Field of Broken Dreams
NORTHRIDGE — A glance around the baseball field at Cal State Northridge during Saturday’s Bernie Milligan All-Star game made it clear that it was no ordinary all-star game.
There was neither pomp nor circumstance, no colorful banners. No fanfare.
The outfield grass is already starting to brown. The infield, muddy in more spots than it isn’t, looks as if it has not been raked in weeks.
The East won, 8-6, in what is likely the last game to be played on the field for quite some time.
The mood, seemingly dictated by the dark clouds that covered the campus all afternoon, was somber because of Northridge’s decision on Wednesday to cut the baseball program, among other sports.
For Eric Horvat of Hart High and Matt Pesso of Royal, participants in the game who were supposed to play their college years at Northridge, the honor of playing in a prestigious game was overshadowed by the frustration of knowing they will probably not step on that field again.
“It kind of hurts,” Pesso said. “I really would’ve liked to play here. It’s hard to get that taken away from you.”
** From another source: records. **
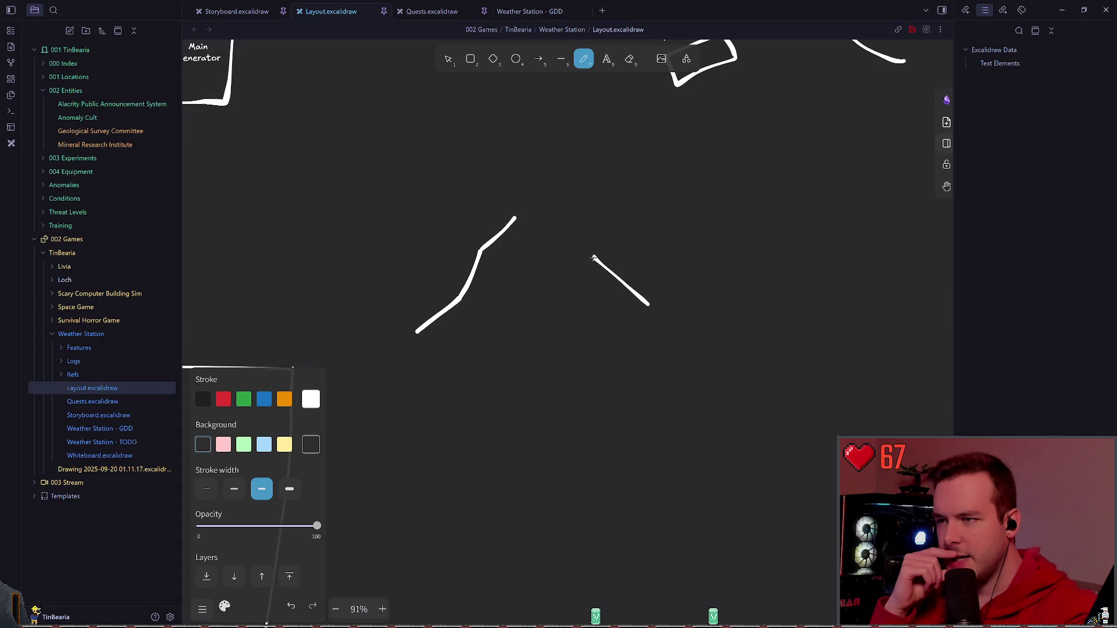
pyautogui.press('ctrl+z')
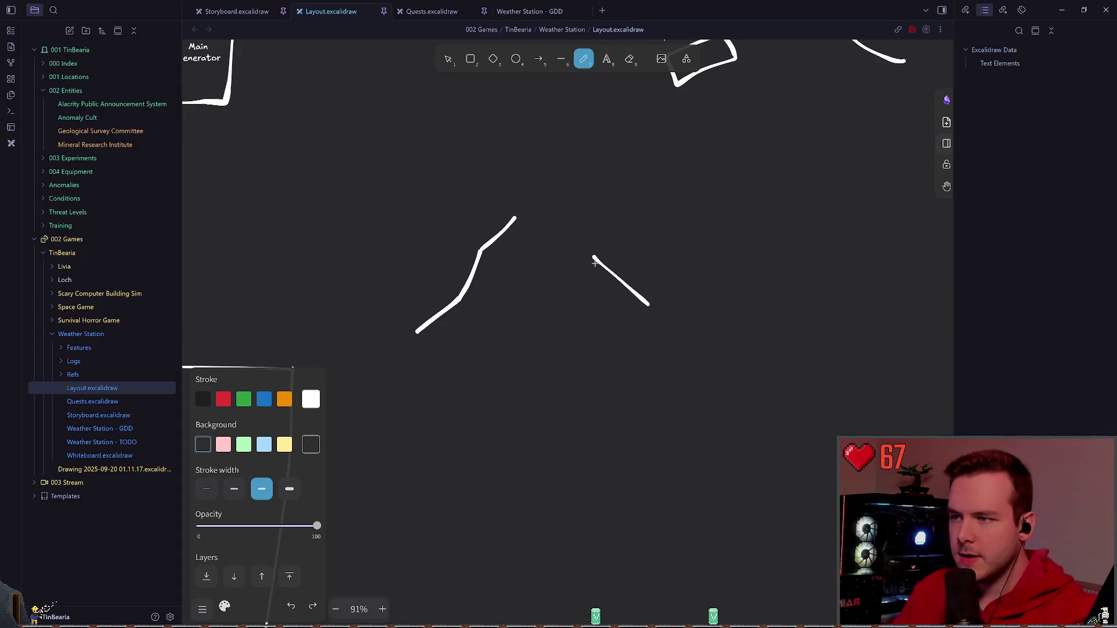
pyautogui.press('ctrl+z')
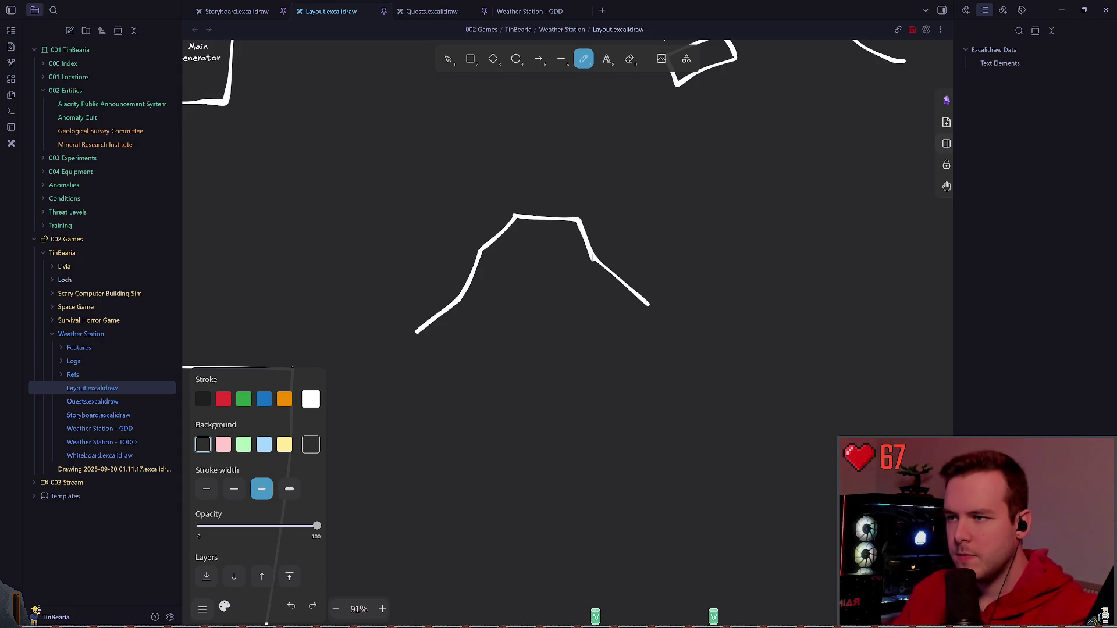
pyautogui.scroll(-1, 593, 257)
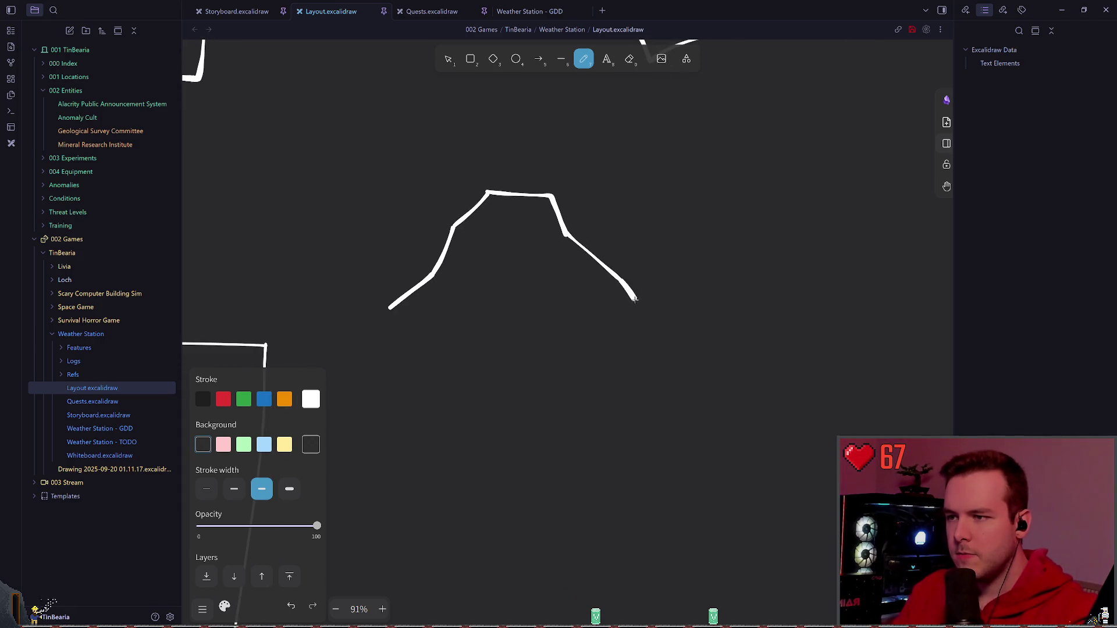
pyautogui.moveTo(629, 332); pyautogui.dragTo(426, 328)
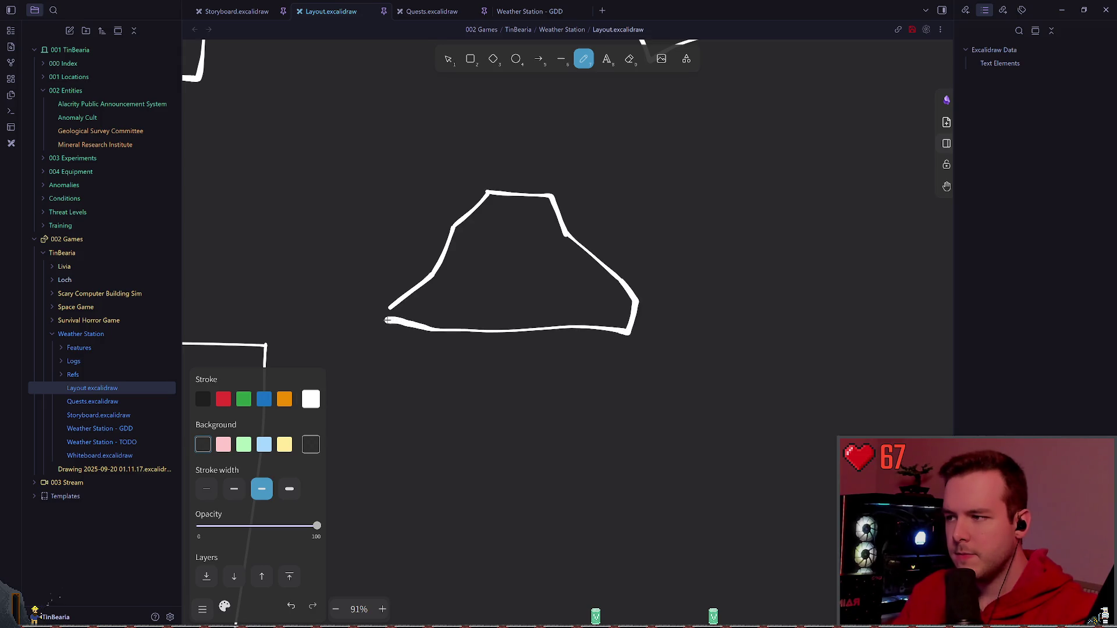
pyautogui.press('ctrl+z')
pyautogui.press('ctrl+z')
pyautogui.press('ctrl+z')
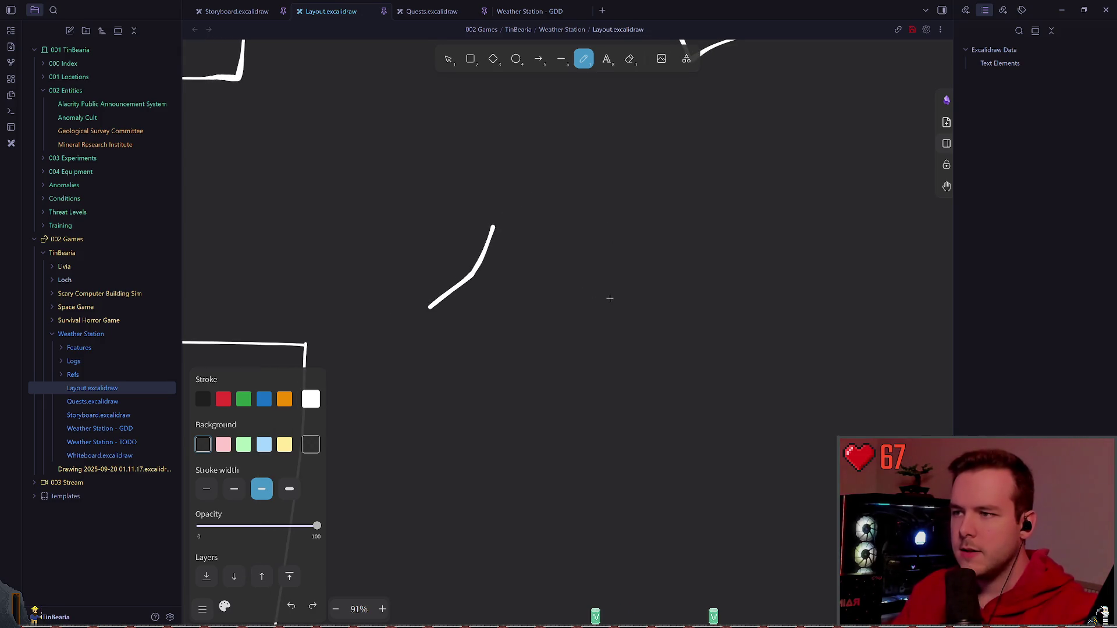
pyautogui.press('ctrl+z')
pyautogui.scroll(5, 541, 346)
pyautogui.scroll(5, 541, 306)
pyautogui.press('ctrl+s')
pyautogui.hscroll(3, 588, 269)
pyautogui.hscroll(3, 524, 280)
Pesso’s West team was in the third-base dugout, where he would have sat for 30-40 games next season. He singled and reached base on an error in two at-bats.
But he was perturbed by the field condition.
“That kind of aggravated me,” he said. “It’s just not CSUN. I know this was a better program than that, but obviously it’s not the baseball people’s fault.”
Horvat, who had a leadoff double for the East in the first inning but was thrown out trying to stretch it into a triple, also was disappointed.
“This was the last hurrah here, I guess,” he said. “I was looking forward to playing here, but I guess it didn’t work out that way.”
The game itself seemed irrelevant.
The East capitalized on two errors in the bottom of the eighth and scored four runs to take an 8-6 lead. The highlight of the inning was a two-run single by Palmdale’s Corey Briggs, whose two errors in the seventh helped the West forge a 6-4 lead.
Bobby Graves of Hart and Wes Hutchinson of Burroughs held the West hitless through four innings and Alemany’s Bill Scott, the game’s most valuable player, gave the East a 3-0 lead with a two-run home run in the third inning.
Scott was two for three with two runs batted in and scored three runs.
“I didn’t think it was going to be this fun,” Scott said.
“I’ve been looking forward to this since the sixth grade when my dad brought me to one of these games.”
North Hollywood’s Merrill Dunn pitched two innings, allowing a run on three hits, to pick up the victory.
Chaminade’s Chris Gray allowed four runs, one earned, in the eighth to take the loss.
The players changed shoes after the game, packed up their gear and filed out of the dugouts.
Pesso, one of the first to leave, handed his bag to his dad, did an about-face and went back to the field after most players left.
He scanned the field and looked into the dugout, then took a peek at the outfield scoreboard, which had flashed each player’s name across it before the game.
While he was watching, the scoreboard went dark.